Dalla scorsa settimana, ininterrottamente, dai boschi, dalle cime alte, dai rivi è uno scroscio tumultuoso di acqua che ruscella in basso..verso il fondovalle.
Tendete l’orecchio e ascoltatene il rumore ininterrotto.
Nel bosco fradicio, come lo sono i campi, la neve lentamente si sta sciogliendo e si trasforma in ” vita ” animata, allegra, utile, confortante per la prossima stagione primaverile alle porte, per gli animali, per le fontane, per le falde…per il grande lago.
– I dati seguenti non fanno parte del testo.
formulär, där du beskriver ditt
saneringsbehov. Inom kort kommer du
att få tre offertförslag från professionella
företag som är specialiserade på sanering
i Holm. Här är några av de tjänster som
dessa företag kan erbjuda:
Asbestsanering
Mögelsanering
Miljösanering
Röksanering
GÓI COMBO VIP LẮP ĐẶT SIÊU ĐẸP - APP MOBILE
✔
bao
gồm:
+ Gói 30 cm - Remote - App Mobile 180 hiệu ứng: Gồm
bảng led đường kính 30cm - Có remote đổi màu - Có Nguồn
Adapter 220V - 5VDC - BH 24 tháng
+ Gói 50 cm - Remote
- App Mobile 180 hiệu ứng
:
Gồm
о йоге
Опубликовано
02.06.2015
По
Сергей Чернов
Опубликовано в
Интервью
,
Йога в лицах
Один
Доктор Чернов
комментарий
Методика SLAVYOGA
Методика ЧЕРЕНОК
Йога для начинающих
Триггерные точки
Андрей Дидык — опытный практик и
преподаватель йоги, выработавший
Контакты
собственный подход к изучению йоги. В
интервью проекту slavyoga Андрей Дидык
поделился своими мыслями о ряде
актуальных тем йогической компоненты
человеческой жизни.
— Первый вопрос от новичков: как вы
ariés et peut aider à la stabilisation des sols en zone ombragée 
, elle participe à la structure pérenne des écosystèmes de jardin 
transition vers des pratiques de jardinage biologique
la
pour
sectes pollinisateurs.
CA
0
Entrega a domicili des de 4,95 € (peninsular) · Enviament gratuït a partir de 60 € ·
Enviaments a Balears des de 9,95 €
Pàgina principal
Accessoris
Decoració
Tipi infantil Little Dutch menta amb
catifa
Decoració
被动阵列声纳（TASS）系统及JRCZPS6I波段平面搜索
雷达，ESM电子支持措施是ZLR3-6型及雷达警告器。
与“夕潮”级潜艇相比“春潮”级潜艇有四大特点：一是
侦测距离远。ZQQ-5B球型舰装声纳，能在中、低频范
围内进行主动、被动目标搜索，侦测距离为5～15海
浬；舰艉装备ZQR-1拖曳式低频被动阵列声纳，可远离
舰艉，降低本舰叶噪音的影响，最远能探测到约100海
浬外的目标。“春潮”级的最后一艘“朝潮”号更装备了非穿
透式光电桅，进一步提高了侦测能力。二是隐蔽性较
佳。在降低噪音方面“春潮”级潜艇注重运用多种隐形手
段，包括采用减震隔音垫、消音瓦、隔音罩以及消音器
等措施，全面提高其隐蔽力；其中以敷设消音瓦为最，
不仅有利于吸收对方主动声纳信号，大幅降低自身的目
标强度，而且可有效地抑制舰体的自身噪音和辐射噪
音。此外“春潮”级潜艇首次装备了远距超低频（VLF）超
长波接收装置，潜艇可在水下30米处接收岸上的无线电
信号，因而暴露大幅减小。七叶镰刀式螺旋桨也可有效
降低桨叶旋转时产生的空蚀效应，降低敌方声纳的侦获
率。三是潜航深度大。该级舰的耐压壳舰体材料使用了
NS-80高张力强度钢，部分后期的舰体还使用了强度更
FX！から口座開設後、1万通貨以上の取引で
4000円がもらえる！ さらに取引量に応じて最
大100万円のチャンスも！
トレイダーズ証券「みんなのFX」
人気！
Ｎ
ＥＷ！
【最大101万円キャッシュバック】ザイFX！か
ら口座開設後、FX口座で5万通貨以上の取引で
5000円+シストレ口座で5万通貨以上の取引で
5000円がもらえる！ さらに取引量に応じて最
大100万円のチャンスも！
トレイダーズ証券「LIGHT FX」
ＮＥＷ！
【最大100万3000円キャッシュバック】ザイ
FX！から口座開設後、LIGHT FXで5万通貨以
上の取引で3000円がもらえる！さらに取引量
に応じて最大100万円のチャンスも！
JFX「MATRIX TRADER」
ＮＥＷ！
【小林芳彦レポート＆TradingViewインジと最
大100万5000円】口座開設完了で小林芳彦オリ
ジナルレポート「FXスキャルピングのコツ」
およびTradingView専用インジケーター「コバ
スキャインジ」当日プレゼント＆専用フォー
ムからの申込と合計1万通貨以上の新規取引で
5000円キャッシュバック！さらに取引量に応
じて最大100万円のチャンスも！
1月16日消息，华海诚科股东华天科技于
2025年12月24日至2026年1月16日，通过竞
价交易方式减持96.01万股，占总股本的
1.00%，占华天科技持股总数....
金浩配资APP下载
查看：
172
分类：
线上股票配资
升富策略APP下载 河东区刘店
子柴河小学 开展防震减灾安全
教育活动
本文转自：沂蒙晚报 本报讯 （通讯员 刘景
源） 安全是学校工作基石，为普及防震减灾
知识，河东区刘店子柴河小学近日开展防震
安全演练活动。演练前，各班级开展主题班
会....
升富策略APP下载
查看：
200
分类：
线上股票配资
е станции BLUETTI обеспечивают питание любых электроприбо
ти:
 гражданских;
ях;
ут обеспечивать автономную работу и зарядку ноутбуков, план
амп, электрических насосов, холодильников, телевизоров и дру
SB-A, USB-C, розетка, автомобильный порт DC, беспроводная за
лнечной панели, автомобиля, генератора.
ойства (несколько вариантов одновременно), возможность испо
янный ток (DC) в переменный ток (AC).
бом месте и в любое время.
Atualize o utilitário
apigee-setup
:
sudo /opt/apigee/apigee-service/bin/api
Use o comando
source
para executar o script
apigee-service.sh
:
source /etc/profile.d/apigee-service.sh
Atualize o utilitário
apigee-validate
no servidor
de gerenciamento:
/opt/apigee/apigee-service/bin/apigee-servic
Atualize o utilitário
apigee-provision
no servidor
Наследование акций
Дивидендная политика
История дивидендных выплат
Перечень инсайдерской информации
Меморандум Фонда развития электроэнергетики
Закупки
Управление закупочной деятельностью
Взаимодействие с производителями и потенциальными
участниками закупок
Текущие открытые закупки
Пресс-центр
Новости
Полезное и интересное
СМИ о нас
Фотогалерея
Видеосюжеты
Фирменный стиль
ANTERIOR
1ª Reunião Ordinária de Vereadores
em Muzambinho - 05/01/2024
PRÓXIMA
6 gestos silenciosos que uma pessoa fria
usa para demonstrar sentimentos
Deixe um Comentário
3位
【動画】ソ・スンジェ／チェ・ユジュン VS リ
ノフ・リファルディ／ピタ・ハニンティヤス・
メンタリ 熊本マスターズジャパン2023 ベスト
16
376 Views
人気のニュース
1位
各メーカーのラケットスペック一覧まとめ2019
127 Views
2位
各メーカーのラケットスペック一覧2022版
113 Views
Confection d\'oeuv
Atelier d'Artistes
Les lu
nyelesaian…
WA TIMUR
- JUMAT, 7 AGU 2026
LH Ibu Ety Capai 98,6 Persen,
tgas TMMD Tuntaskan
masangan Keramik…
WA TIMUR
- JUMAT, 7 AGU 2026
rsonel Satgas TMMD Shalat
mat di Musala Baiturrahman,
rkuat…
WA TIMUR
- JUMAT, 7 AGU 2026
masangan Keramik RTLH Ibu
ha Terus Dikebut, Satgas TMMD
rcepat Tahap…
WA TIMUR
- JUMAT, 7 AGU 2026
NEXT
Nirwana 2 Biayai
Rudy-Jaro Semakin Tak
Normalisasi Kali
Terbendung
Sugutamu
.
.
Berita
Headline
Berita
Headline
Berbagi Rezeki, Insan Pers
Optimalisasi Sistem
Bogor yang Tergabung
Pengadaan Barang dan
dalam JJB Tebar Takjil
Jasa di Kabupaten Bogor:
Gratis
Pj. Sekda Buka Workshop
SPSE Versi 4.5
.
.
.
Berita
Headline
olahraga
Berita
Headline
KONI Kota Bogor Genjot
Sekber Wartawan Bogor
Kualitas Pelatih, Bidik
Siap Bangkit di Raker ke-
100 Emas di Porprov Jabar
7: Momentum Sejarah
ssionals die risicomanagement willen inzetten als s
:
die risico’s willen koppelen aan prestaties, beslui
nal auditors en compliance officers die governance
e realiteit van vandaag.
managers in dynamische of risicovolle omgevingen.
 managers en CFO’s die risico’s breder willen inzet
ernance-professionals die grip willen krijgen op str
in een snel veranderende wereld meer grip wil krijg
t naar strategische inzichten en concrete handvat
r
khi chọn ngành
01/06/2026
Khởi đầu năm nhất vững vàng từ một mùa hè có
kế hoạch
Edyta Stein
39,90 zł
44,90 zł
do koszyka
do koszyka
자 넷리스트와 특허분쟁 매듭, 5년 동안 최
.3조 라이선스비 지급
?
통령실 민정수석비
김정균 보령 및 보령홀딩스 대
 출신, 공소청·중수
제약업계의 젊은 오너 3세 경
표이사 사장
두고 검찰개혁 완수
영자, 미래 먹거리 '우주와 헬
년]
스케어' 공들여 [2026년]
Quando nei giorni scorsi abbiamo appreso della grave situazione che stava interessando il nostro grande fiume Po, dentro il quale dei criminali ( criminali per l’umanità intera) avevano ” sversato ” dolosamente il petrolio, ci è venuta voglia di rivedere la nostra valle che è così delicata, fragile…in balia del primo ” deficiente ” che volesse far del male…
Ci è venuta voglia di urlare a questi maledetti inquinatori di farsi da parte che NOI vogliamo vivere la nostra madre terra come il buon Dio l’ ha donata…ne abbiamo una sola e non possiamo sprecarla!
Ieri, finalmente, siamo tornati in valtolla/valdarda e abbiamo rivisto il lago pieno d’acqua, intravisto il Menegosa maestosamente addormentato sotto una ancora persistente coltre di neve candida.
Abbiamo ascoltato il rumore dell’acqua limpida, chiara e fresca che, tumultuosa, scendeva da Rocchetta, da Castelletto, da Settesorelle…l’Arda impetuosa a Sperongia; intanto i King Crimson suonavano ” Lizard ” e ci siamo tranquillizzati.
Valtolla classica! un emozione di pace e serenità.